A simple chain of tasks

from modak import Task, TaskQueue

class PrintTask(Task):
    def run(self):
        self.log_info(f"Running {self.name}")

t1 = PrintTask(name="task1")
t2 = PrintTask(name="task2", inputs=[t1])
t3 = PrintTask(name="task3", inputs=[t2])

queue = TaskQueue()
queue.run([t3])

Fan-in, fan-out

from pathlib import Path
from modak import Task, TaskQueue

class DummyTask(Task):
    def run(self):
        self.log_info(f"Running {self.name}")
        for output in self.outputs:
            output.write_text(f"Output of {self.name}")

# Leaf tasks
a = DummyTask(name="A", outputs=[Path("a.out")])
b = DummyTask(name="B", outputs=[Path("b.out")])
c = DummyTask(name="C", outputs=[Path("c.out")])
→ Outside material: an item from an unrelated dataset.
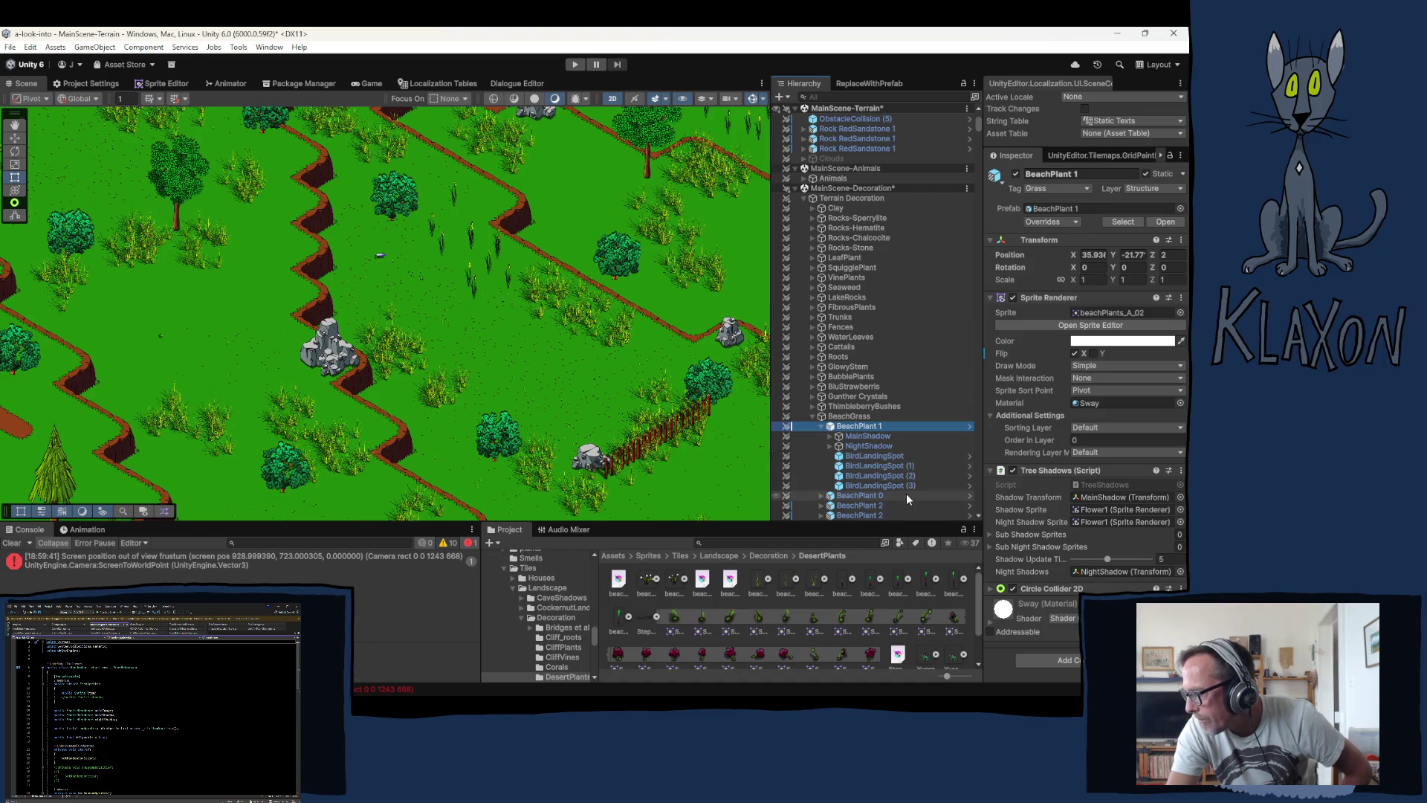
Step: Check the Spot Type of each of BeachPlant 1's four BirdLandingSpot children
left_click(874, 456)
# Fan-in: D depends on A, B, C
d = DummyTask(name="D", inputs=[a, b, c], outputs=[Path("d.out")])

# Fan-out: E and F both depend on D
e = DummyTask(name="E", inputs=[d], outputs=[Path("e.out")])
f = DummyTask(name="F", inputs=[d], outputs=[Path("f.out")])

queue = TaskQueue()
queue.run([e, f])

A complex workflow

from pathlib import Path
from modak import Task, TaskQueue

class SimTask(Task):
    def run(self):
        self.log_info(f"{self.name} starting with {self.requirements}")
        for out in self.outputs:
            out.write_text(f"Generated by {self.name}")

# Raw data preprocessing
pre_a = SimTask(name="PreA", outputs=[Path("a.pre")], requirements={"cpu": 1})
pre_b = SimTask(name="PreB", outputs=[Path("b.pre")], requirements={"cpu": 1})
pre_c = SimTask(name="PreC", outputs=[Path("c.pre")], requirements={"cpu": 1})

# Feature extraction (can run in parallel)
feat1 = SimTask(name="Feature1", inputs=[pre_a], outputs=[Path("a.feat")], requirements={"cpu": 2})
feat2 = SimTask(name="Feature2", inputs=[pre_b], outputs=[Path("b.feat")], requirements={"cpu": 2})
feat3 = SimTask(name="Feature3", inputs=[pre_c], outputs=[Path("c.feat")], requirements={"cpu": 2})

# Aggregation step
aggregate = SimTask(
    name="Aggregate",
    inputs=[feat1, feat2, feat3],
    outputs=[Path("agg.out")],
    requirements={"cpu": 3}
)

# Final model training (expensive, must be isolated)
train = SimTask(
    name="TrainModel",
    inputs=[aggregate],
    outputs=[Path("model.bin")],
    isolated=True,
    requirements={"cpu": 3, "gpu": 1}
)

# Side analysis and visualization can run independently
viz = SimTask(name="Visualization", inputs=[feat1, feat2], outputs=[Path("viz.png")], requirements={"cpu": 1})
stats = SimTask(name="Stats", inputs=[feat3], outputs=[Path("stats.txt")], requirements={"cpu": 1})

queue = TaskQueue(
    workers=4,
    resources={"cpu": 4, "gpu": 1}
)

queue.run([train, viz, stats])

Future Plans

I'll probably make small improvements to the TUI and add features as I find the need. Contributions are welcome, just open an issue or pull request on GitHub and I'll try to respond as soon as I can.

Project details


Download files

Download the file for your platform. If you're not sure which to choose, learn more about installing packages.

Source Distribution

modak-0.1.0.tar.gz (18.1 kB view details)

Uploaded Source

Built Distribution

If you're not sure about the file name format, learn more about wheel file names.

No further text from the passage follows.